Thread poster: Peter Waymel

Peter Waymel
Local time: 17:46
Italian to English
+ ...
Mar 4, 2013


a friend of mine, who works at a large corporate information security firm, would like to know whether it is possible to reproduce a report by ENISA - European Network and Information Security Agency, which contains the following permission/disclaimer regarding reproduction (see below), and use it as the basis for another report. That is, translate the entire report and slightly rework it, presenting thus a new report which is inspired by the original document, and which cites the original document as the source of much of its material. (The last line of the citation below is probably the most important regarding this question):

"Legal notice
Notice must be taken that this publication represents the views and interpretations of the authors and editors, unless stated otherwise. This publication should not be construed to be a legal action of ENISA bodies unless adopted pursuant to the ENISA Regulation (EC) No 460/2004 as lastly amended by Regulation (EU) No 580/2011. This publication does not necessarily represent state-of the-art and ENISA may update it from time to time.
Third-party sources are quoted as appropriate. ENISA is not responsible for the content of the external sources including external websites referenced in this publication.
This publication is intended for information purposes only. It must be accessible free of charge. Neither ENISA nor any person acting on its behalf is responsible for the use that might be made of the information contained in this publication.
***Reproduction is authorised provided the source is acknowledged."***

Would it be legal, thus, to translate the text - given the above disclaimer/note about reproduction - and rework it, and present it as a new report, giving credit to (citing) the original report? As far as I know the report would not be for publication in any academic journal but rather used within the group of companies eventually translating and making the new report, and possibly shown to client companies.
Are there any other sort of legal implications that come into play here?

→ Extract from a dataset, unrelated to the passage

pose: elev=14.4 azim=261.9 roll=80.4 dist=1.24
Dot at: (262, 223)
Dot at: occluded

Thanks very much for any help in this matter,



neilmac  Identity Verified
Local time: 17:46
Spanish to English
+ ...
Why not? Mar 4, 2013

Although I'm not a legal expert, if we consider translation part of the "reproduction" process, the caveat at the the end: "Reproduction is authorised provided the source is acknowledged" would seem to indicate that it can be used.


United States
Member (2009)
German to English
+ ...
Perfectly OK Mar 4, 2013

Under normal circumstances it would be blatant plagiarism, but this report is clearly designed to reach as wide an audience as possible. However, I wouldn't think they'd be allowed to make money from the translated version, since the disclaimer says it must be made accessible free of charge.